Health systems are working hard to create a 'patients first' culture to improve the consumer experience and remove the friction points in health care. This is accomplished by focusing on keeping people well and moving to “whole person” models that provide care in alternative settings.
Enhance the care. At the conference, health care leaders emphasized the importance of ensuring that the best care is provided when and where needed. It is exciting to hear about research and initiatives around personalized and precision medicine, the emphasis on eliminating variation, and the energy expended in reimagining all processes for greater efficiency and experience.
Best care doesn’t happen without attending to the workforce. Addressing resiliency and workforce well-being is seen as critical to future care delivery as are learning and development around artificial intelligence and use of robotics and automation. Some health systems are addressing anticipated workforce and training issues by developing novel partnerships with nursing, medical and health professional schools.
Innovate, innovate, innovate. To pave the way to the future, a comprehensive plan for innovation is a core strategy. Reimagining care and delivery models is considered essential, particularly in ambulatory and home settings, and engaging in new community partnerships is crucial to address social determinants of health, such as housing and food insecurity, and also to promote job growth and community vitality.
Innovation also includes research and discoveries in diagnostics and treatments, including genetics and new care protocols that provide promise of what we could achieve in promoting health and care in the future.
Likewise, innovation involves creating the enabling technology and data analytics platforms and creative partnerships with major technology companies and other organizations, including start-ups and joint ventures.

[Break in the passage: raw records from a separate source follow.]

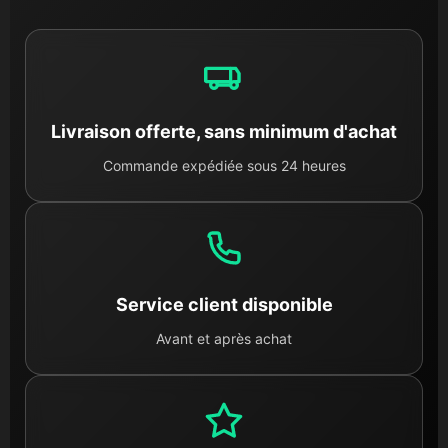
Livraison offerte, sans minimum d'achat
Commande expédiée sous 24 heures
Service client disponible
Avant et après achat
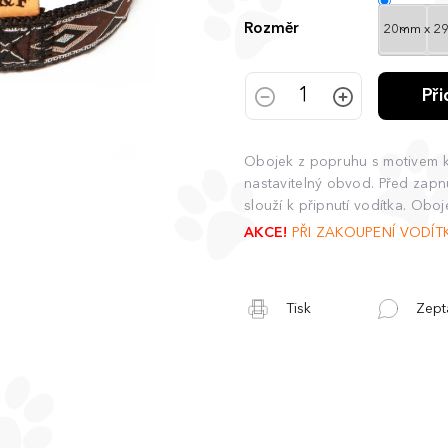
Rozměr
Př
Obojek z popruhu s motivem k
nastavitelný obvod. Před zapn
slouží k připnutí vodítka. Obo
AKCE!
PŘI ZAKOUPENÍ VODÍT
Tisk
Zept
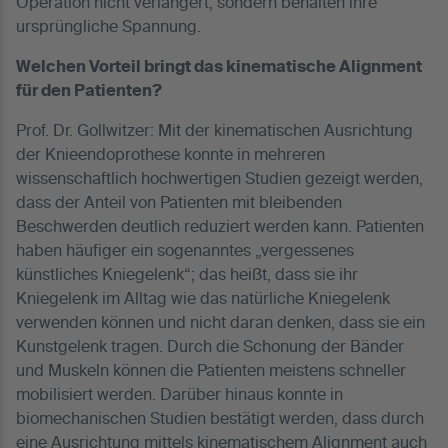
Operation nicht verlängert, sondern behalten ihre
ursprüngliche Spannung.
Welchen Vorteil bringt das kinematische Alignment
für den Patienten?
Prof. Dr. Gollwitzer: Mit der kinematischen Ausrichtung
der Knieendoprothese konnte in mehreren
wissenschaftlich hochwertigen Studien gezeigt werden,
dass der Anteil von Patienten mit bleibenden
Beschwerden deutlich reduziert werden kann. Patienten
haben häufiger ein sogenanntes „vergessenes
künstliches Kniegelenk“; das heißt, dass sie ihr
Kniegelenk im Alltag wie das natürliche Kniegelenk
verwenden können und nicht daran denken, dass sie ein
Kunstgelenk tragen. Durch die Schonung der Bänder
und Muskeln können die Patienten meistens schneller
mobilisiert werden. Darüber hinaus konnte in
biomechanischen Studien bestätigt werden, dass durch
eine Ausrichtung mittels kinematischem Alignment auch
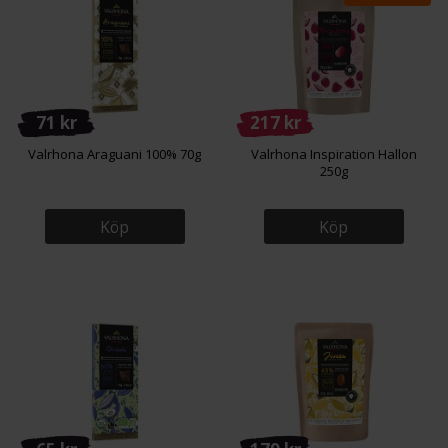
71 kr
217 kr
Valrhona Araguani 100% 70g
Valrhona Inspiration Hallon
250g
Köp
Köp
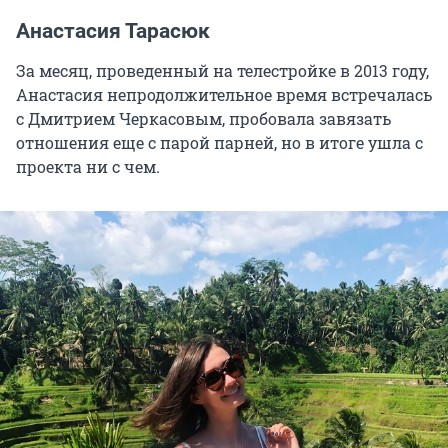
Анастасия Тарасюк
За месяц, проведенный на телестройке в 2013 году,
Анастасия непродолжительное время встречалась
с Дмитрием Черкасовым, пробовала завязать
отношения еще с парой парней, но в итоге ушла с
проекта ни с чем.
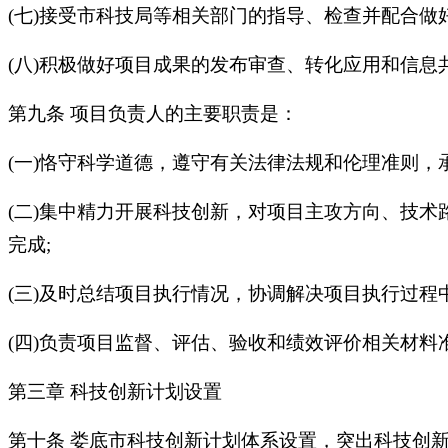
(七)接受市科技局等相关部门的指导、检查并配合做
(八)积极做好项目成果的发布审查、转化应用和信
第九条 项目负责人的主要职责是：
(一)恪守科学道德，遵守有关法律法规和伦理准则，
(二)集中精力开展科技创新，对项目主攻方向、技
完成;
(三)及时总结项目执行情况，协调解决项目执行过程
(四)负责项目监督、评估、验收和绩效评价相关材料
第三章 科技创新计划设置
第十条 娄底市科技创新计划体系设置，突出科技创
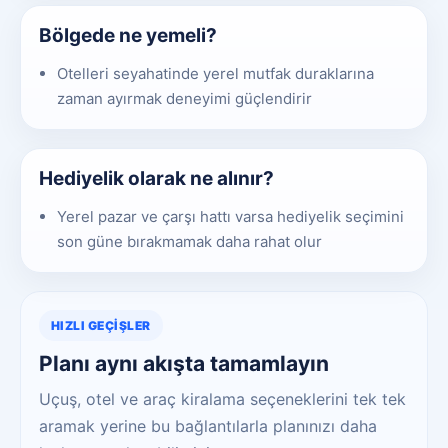
Bölgede ne yemeli?
Otelleri seyahatinde yerel mutfak duraklarına
zaman ayırmak deneyimi güçlendirir
Hediyelik olarak ne alınır?
Yerel pazar ve çarşı hattı varsa hediyelik seçimini
son güne bırakmamak daha rahat olur
HIZLI GEÇIŞLER
Planı aynı akışta tamamlayın
Uçuş, otel ve araç kiralama seçeneklerini tek tek
aramak yerine bu bağlantılarla planınızı daha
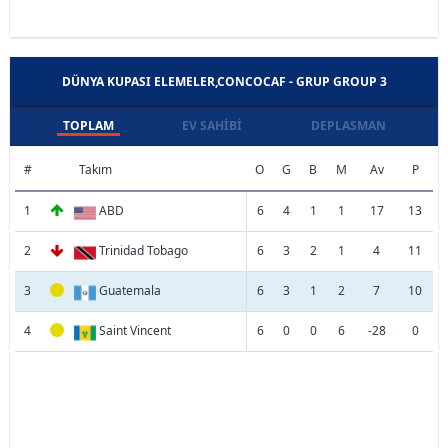
DÜNYA KUPASI ELEMELER,CONCOCAF - GRUP GROUP 3
TOPLAM
EV SAHIBI
DEPLASMAN
#
Takım
O
G
B
M
Av
P
1
ABD
6
4
1
1
17
13
2
Trinidad Tobago
6
3
2
1
4
11
3
Guatemala
6
3
1
2
7
10
4
Saint Vincent
6
0
0
6
-28
0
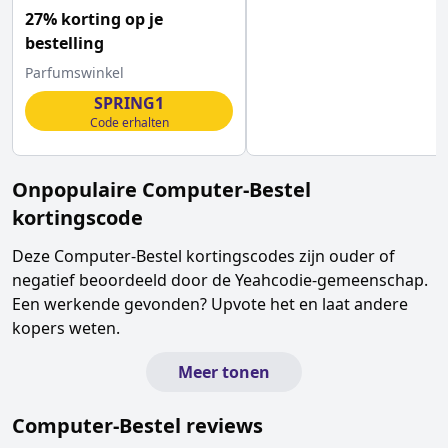
27% korting op je
bestelling
Parfumswinkel
SPRING1
Code erhalten
Onpopulaire
Computer-Bestel
kortingscode
Deze
Computer-Bestel
kortingscodes zijn ouder of
negatief beoordeeld door de Yeahcodie-gemeenschap.
Een werkende gevonden? Upvote het en laat andere
kopers weten.
Meer tonen
Computer-Bestel
reviews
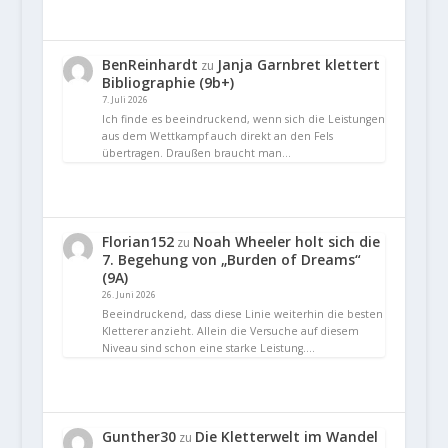
BenReinhardt
Janja Garnbret klettert
zu
Bibliographie (9b+)
7. Juli 2026
Ich finde es beeindruckend, wenn sich die Leistungen
aus dem Wettkampf auch direkt an den Fels
übertragen. Draußen braucht man…
Florian152
Noah Wheeler holt sich die
zu
7. Begehung von „Burden of Dreams“
(9A)
26. Juni 2026
Beeindruckend, dass diese Linie weiterhin die besten
Kletterer anzieht. Allein die Versuche auf diesem
Niveau sind schon eine starke Leistung.…
Gunther30
Die Kletterwelt im Wandel
zu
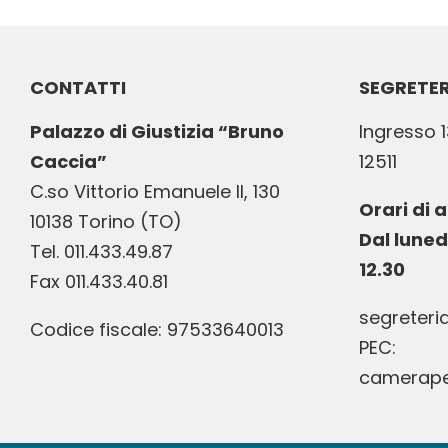
CONTATTI
SEGRETER
Palazzo di Giustizia “Bruno
Ingresso 1
Caccia”
12511
C.so Vittorio Emanuele II, 130
Orari di 
10138 Torino (TO)
Dal luned
Tel. 011.433.49.87
12.30
Fax 011.433.40.81
segreteri
Codice fiscale: 97533640013
PEC:
camerapen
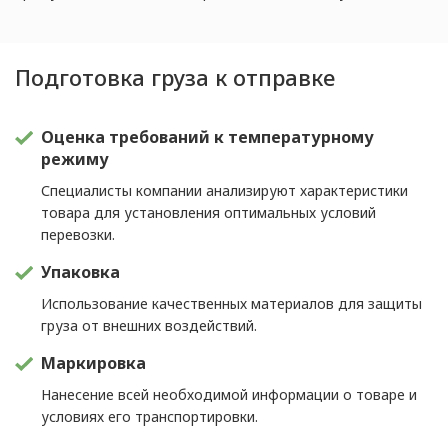
Подготовка груза к отправке
Оценка требований к температурному
режиму
Специалисты компании анализируют характеристики
товара для установления оптимальных условий
перевозки.
Упаковка
Использование качественных материалов для защиты
груза от внешних воздействий.
Маркировка
Нанесение всей необходимой информации о товаре и
условиях его транспортировки.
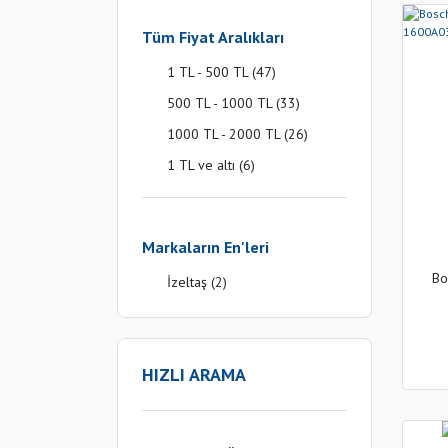
Tüm Fiyat Aralıkları
1 TL - 500 TL (47)
500 TL - 1000 TL (33)
1000 TL - 2000 TL (26)
1 TL ve altı (6)
2000 TL - 3000 TL (5)
5000 TL - 7500 TL (5)
Markaların En'leri
3000 TL - 5000 TL (4)
Bo
İzeltaş (2)
10000 TL ve üzeri (1)
HIZLI ARAMA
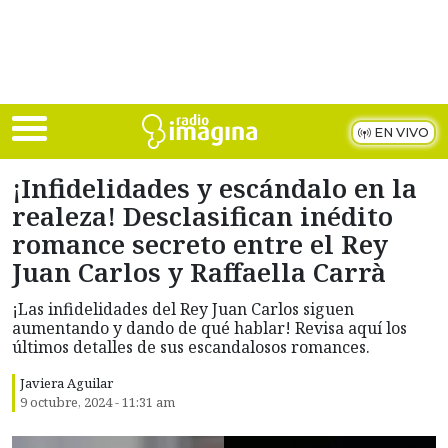
Skip to main content
EN VIVO
¡Infidelidades y escándalo en la
realeza! Desclasifican inédito
romance secreto entre el Rey
Juan Carlos y Raffaella Carrà
¡Las infidelidades del Rey Juan Carlos siguen
aumentando y dando de qué hablar! Revisa aquí los
últimos detalles de sus escandalosos romances.
Javiera Aguilar
9 octubre, 2024 - 11:31 am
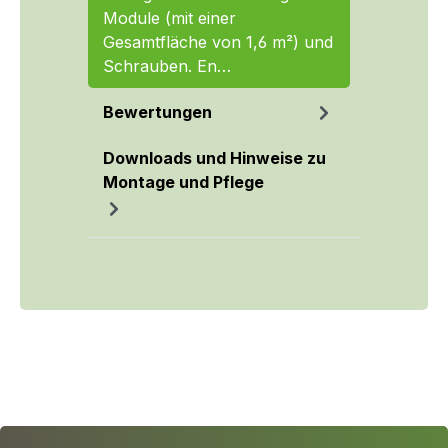
Module (mit einer
Gesamtfläche von 1,6 m²) und
Schrauben. En…
Mehr
Bewertungen
Downloads und Hinweise zu
Montage und Pflege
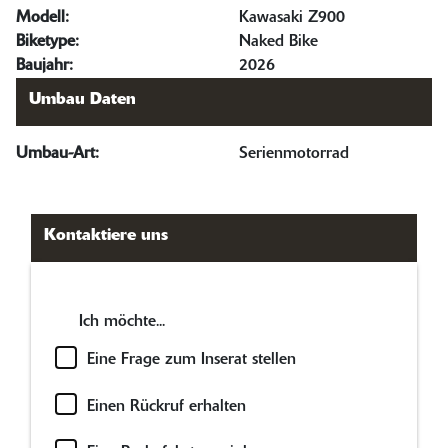
Modell:
Kawasaki Z900
Biketype:
Naked Bike
Baujahr:
2026
Umbau Daten
Umbau-Art:
Serienmotorrad
Kontaktiere uns
Ich möchte...
Eine Frage zum Inserat stellen
Einen Rückruf erhalten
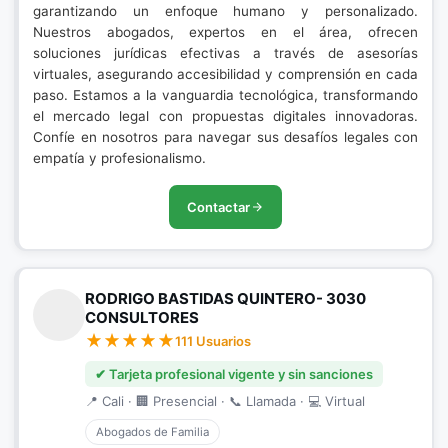
garantizando un enfoque humano y personalizado.
Nuestros abogados, expertos en el área, ofrecen
soluciones jurídicas efectivas a través de asesorías
virtuales, asegurando accesibilidad y comprensión en cada
paso. Estamos a la vanguardia tecnológica, transformando
el mercado legal con propuestas digitales innovadoras.
Confíe en nosotros para navegar sus desafíos legales con
empatía y profesionalismo.
Contactar
RODRIGO BASTIDAS QUINTERO- 3030
CONSULTORES
111 Usuarios
✔ Tarjeta profesional vigente y sin sanciones
📍 Cali · 🏢 Presencial · 📞 Llamada · 💻 Virtual
Abogados de Familia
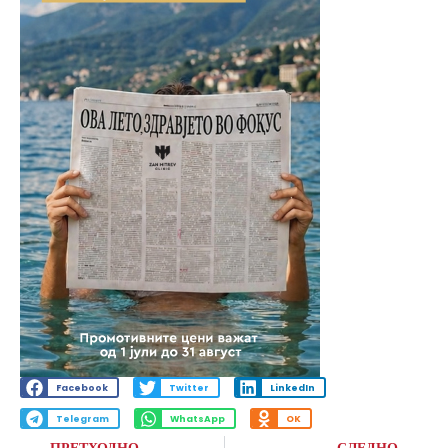
Facebook
Twitter
LinkedIn
Telegram
WhatsApp
OK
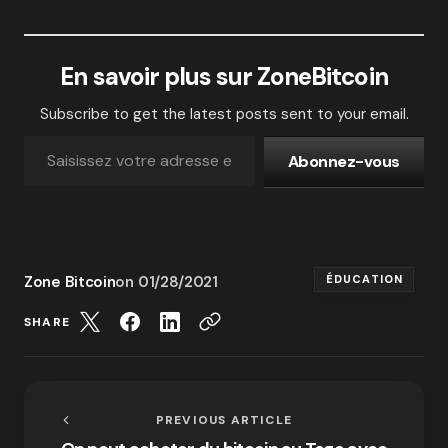
En savoir plus sur ZoneBitcoin
Subscribe to get the latest posts sent to your email.
Abonnez-vous
Zone Bitcoin
on
01/28/2021
ÉDUCATION
SHARE
PREVIOUS ARTICLE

Lower costs. While investments are needed to pave the way to the future, the important and necessary work of lowering fundamental costs is clear. Most hospitals and health systems are striving for significant cost-cutting in the areas of revenue cycle and supplies, labor and process improvements.
While the need for scale to achieve efficiencies was noted at the conference, most acknowledged they desire to be less asset-based in the future and are developing more cost-effective ambulatory and outpatient options for care.
Grow and move to value. Investors heard the latest plans for growth, including expanding market share and increasing covered lives in sponsored health plans, accountable care organizations and direct-to-employer arrangements. In addition, new markets were noted, the result of mergers and acquisitions, expanding ambulatory and home health services and offering new centers of excellence. In addition, strategies discussed included growing non-patient care revenues through commercializing strengths and assets, pursuing joint ventures and expanding into international markets.
The vast majority of hospital and health system leaders attending the conference indicated they continue to expect and prepare for an increasing percentage of value-based payments in the future. They are actively “juggling” in today’s predominantly fee-for-service world while preparing for tomorrow, noting “this is not for the faint of heart.” Organizations further along their journey to value-based payments are capturing the savings and benefits for the consumer.
After two days of hearing presentations, I left the conference with a sense of hope and optimism for health care: These leaders are doing the hard work and paving the way to better lives and a better health care system in the future.
Maryjane Wurth is AHA executive vice president and chief operating officer.